Subsidised layoffs

The European Council is to agree on a new system of contracts for member states over their economic policy at its December meeting that could involve measures such as job cuts and wage deflation. A leaked document shows just how opaque and cynical the EU's rhetoric is,  obscuring the actual impacts on real people of these new “automatic austerity” laws.

Europe already has new rules which lock in privatisation, job cuts, and automatic austerity for member states – via the obscurely named Six-Pack, Two-Pack and Fiscal Compact legislation. From the convoluted names and language the EU uses, it is almost as if they do not want citizens to understand exactly what is at stake1.  After this series of confusingly named treaties with massive implications for the future well-being of European citizens, what could they possibly do next to   push EU member states towards neoliberal, corporate-friendly policies?

The answer is “Contractual Arrangements” or simply contracts between the Commission and the Council on one hand and individual member states on the other.
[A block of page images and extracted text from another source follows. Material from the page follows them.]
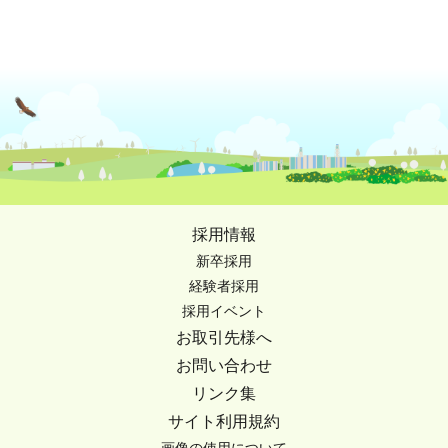
採用情報
新卒採用
経験者採用
採用イベント
お取引先様へ
お問い合わせ
リンク集
サイト利用規約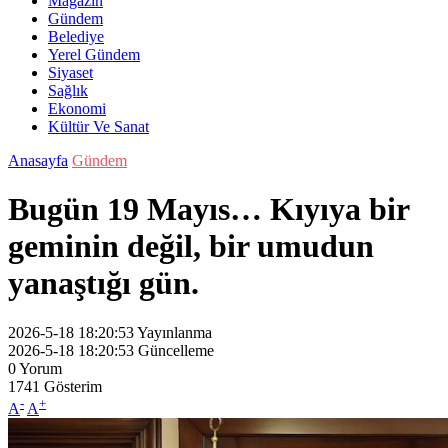
Magazin
Gündem
Belediye
Yerel Gündem
Siyaset
Sağlık
Ekonomi
Kültür Ve Sanat
Anasayfa
Gündem
Bugün 19 Mayıs… Kıyıya bir
geminin değil, bir umudun
yanaştığı gün.
2026-5-18 18:20:53
Yayınlanma
2026-5-18 18:20:53
Güncelleme
0
Yorum
1741
Gösterim
-
+
A
A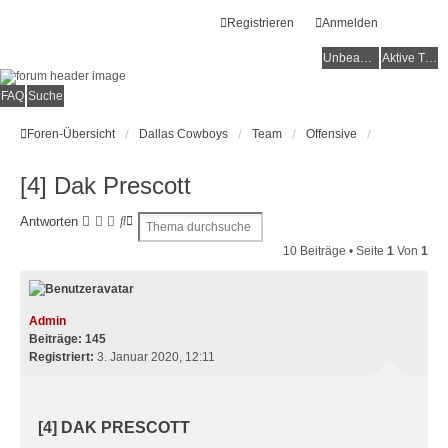
Registrieren
Anmelden
Unbeantwortete Themen
Aktive Themen
FAQ
Suche
Foren-Übersicht
Dallas Cowboys
Team
Offensive
[4] Dak Prescott
S
E
Antworten
u
R
10 Beiträge • Seite
1
Von
1
c
W
h
E
e
I
T
Admin
E
Beiträge:
145
R
Registriert:
3. Januar 2020, 12:11
T
E
S
U
[4] DAK PRESCOTT
C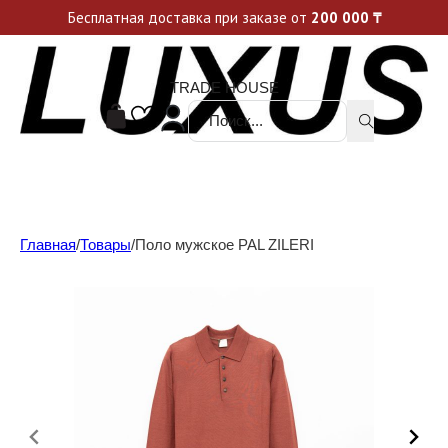
Уникальные акции и спецпредложения каждую неделю, не пропусти свой шанс
Бесплатная доставка при заказе от
200 000
₸
TRADE HOUSE
Поиск ...
Главная
/
Товары
/
Поло мужское PAL ZILERI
A leaked document2 on the internal negotiations at the Council appears to indicate that they are discussing offering subsidies to member states that may be to help them impose job layoffs and benefit and wage cuts that will raise popular opposition. But the jargon is so opaque that most citizens would be hard pushed to decipher the objectives. They say that some kind of subsidy could be given to member states prepared to carry out “structural reforms” to improve so-called “competitiveness”. . While the proposal was tabled in late 2012, most prominently in the Commission’s “Blueprint for a deep and genuine Economic and Monetary Union”3, doubt has remained whether the project was on track. But it seems the European Council is bent on adopting the framework at its December meeting, and then start the negotiations on specific contracts some time next year.
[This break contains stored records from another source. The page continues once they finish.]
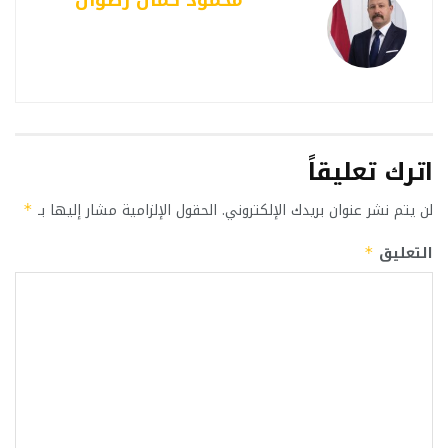
محمود كمال رضوان
اترك تعليقاً
لن يتم نشر عنوان بريدك الإلكتروني.
الحقول الإلزامية مشار إليها بـ
*
التعليق
*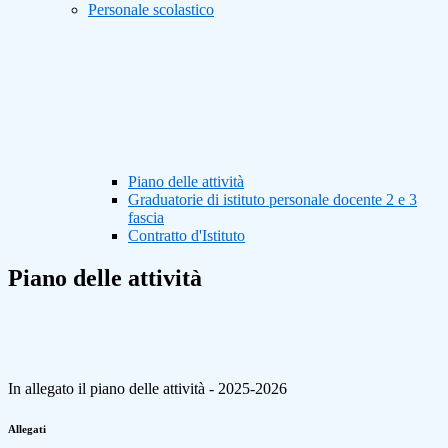
Personale scolastico
Piano delle attività
Graduatorie di istituto personale docente 2 e 3
fascia
Contratto d'Istituto
Piano delle attività
In allegato il piano delle attività - 2025-2026
Allegati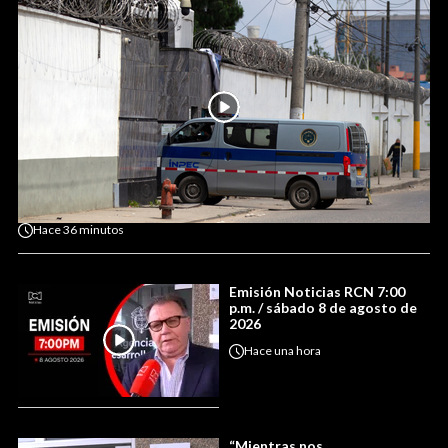
Hace
36 minutos
Emisión Noticias RCN 7:00
p.m. / sábado 8 de agosto de
2026
Hace
una hora
“Mientras nos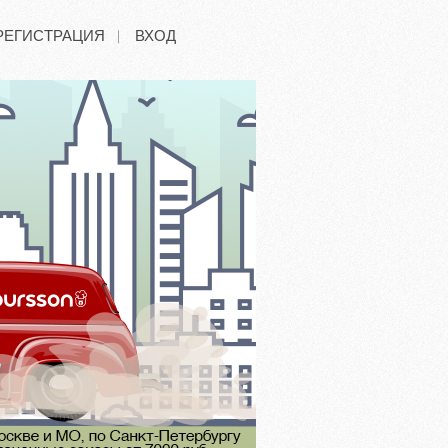
РЕГИСТРАЦИЯ
ВХОД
The concept of the “Contractual Arrangements” has not been much further developed since late 2012, it seems. The main features of the contracts, as they are described in the leaked paper, don’t go much beyond what’s in the Commission’s “Blueprint”. In fact, the language that’s being used makes you wonder exactly what kind of reforms the Council is aiming at. According to the leaked paper: “Economic policy reforms towards competitiveness, growth and jobs […] bring long-term gains, but often these gains are hard to measure and frequently only accrue in the medium term, most of the time beyond the usual electoral cycle. Moreover, they are typically resisted by vested interests who capture economic rents, rents they would lose after the reform. Reforms are thus associated with short-term economic and political costs and the provision of financial support may help overcome them.”4

That makes you wonder who these “vested interests” could be. Is it the big corporations that are so powerful that they’re making governments run their errands while they avoid taxation  Or is it some mobsters that manage to squeeze  municipalities to privatize services to their benefit and deliver only a symbolic service in return to maximise their profits?

No.

We have only a few sources to clarify exactly what kind of reforms the contracts are supposed to promote, and the key source is the draft proposal of the Commission, first and foremost described in its blueprint. There it says: “The financial support should be designed as an overall allocation to be used to contribute to financing measures flanking difficult reforms. For example, the short-term impact of reforms raising the flexibility in the labour market could be accompanied by training programmes financed in part through support provided.”5
In other words, “support” could mean subsidising layoffs, and in that case the “vested interests who capture economic rents” would be those workers that still have some form of job security left, where the new contracts are set up to enable the destruction of such job security. It seems we need a new dictionary to decipher EU economic policy lingo. The cynicism and the opacity that has made its way into key EU documents is quite beyond most people’s imagination.